## Problem:
Reproduce the entries word for word, and omit any picture you find in them.

## Data to use:
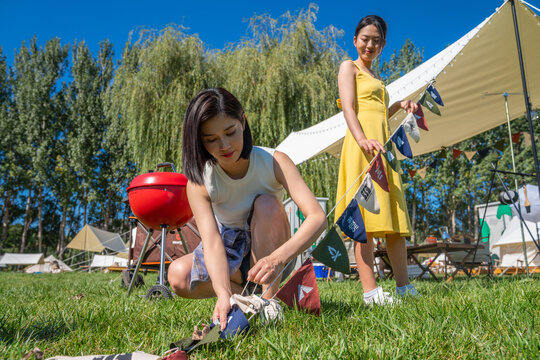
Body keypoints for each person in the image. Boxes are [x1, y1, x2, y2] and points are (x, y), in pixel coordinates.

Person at [168, 88, 326, 330]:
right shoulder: (200, 181)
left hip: (272, 254)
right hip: (229, 256)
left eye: (230, 132)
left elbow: (317, 217)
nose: (224, 145)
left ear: (243, 120)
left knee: (267, 203)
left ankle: (269, 301)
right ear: (199, 141)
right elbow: (211, 242)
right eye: (211, 139)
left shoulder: (275, 161)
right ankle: (243, 297)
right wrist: (222, 294)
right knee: (177, 275)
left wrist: (277, 259)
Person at [335, 15, 419, 305]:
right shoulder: (350, 67)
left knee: (394, 218)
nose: (370, 45)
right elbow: (349, 109)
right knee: (366, 221)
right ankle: (370, 292)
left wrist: (399, 105)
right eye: (365, 39)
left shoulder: (377, 79)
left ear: (382, 45)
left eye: (376, 41)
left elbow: (380, 114)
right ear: (356, 39)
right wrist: (361, 140)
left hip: (383, 149)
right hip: (362, 148)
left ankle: (404, 288)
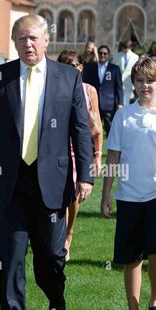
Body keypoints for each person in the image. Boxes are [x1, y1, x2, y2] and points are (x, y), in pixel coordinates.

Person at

## Exercise response:
Body keypoints for each person in the image. Boxes are [x1, y1, x2, y2] and points are (x, y), in pixel coordinates.

Person at [168, 88, 326, 330]:
right shoulder: (200, 181)
left hip: (272, 254)
right hip: (229, 256)
left eye: (230, 132)
left elbow: (317, 217)
nose: (224, 145)
left ear: (243, 120)
left knee: (267, 203)
left ankle: (269, 301)
right ear: (199, 141)
right elbow: (211, 242)
right eye: (211, 139)
left shoulder: (275, 161)
right ankle: (243, 297)
right wrist: (222, 294)
right knee: (177, 275)
left wrist: (277, 259)
Person at [335, 15, 419, 305]:
right shoulder: (350, 67)
left knee: (394, 218)
nose: (370, 45)
right elbow: (349, 109)
right knee: (366, 221)
right ankle: (370, 292)
left wrist: (399, 105)
right eye: (365, 39)
left shoulder: (377, 79)
left ear: (382, 45)
left eye: (376, 41)
left elbow: (380, 114)
right ear: (356, 39)
right wrist: (361, 140)
left hip: (383, 149)
right hip: (362, 148)
left ankle: (404, 288)
Body keypoints for each person in the image. Boxes are [x1, y1, x2, y2] and points are (x, y), in pixel coordinates.

Person at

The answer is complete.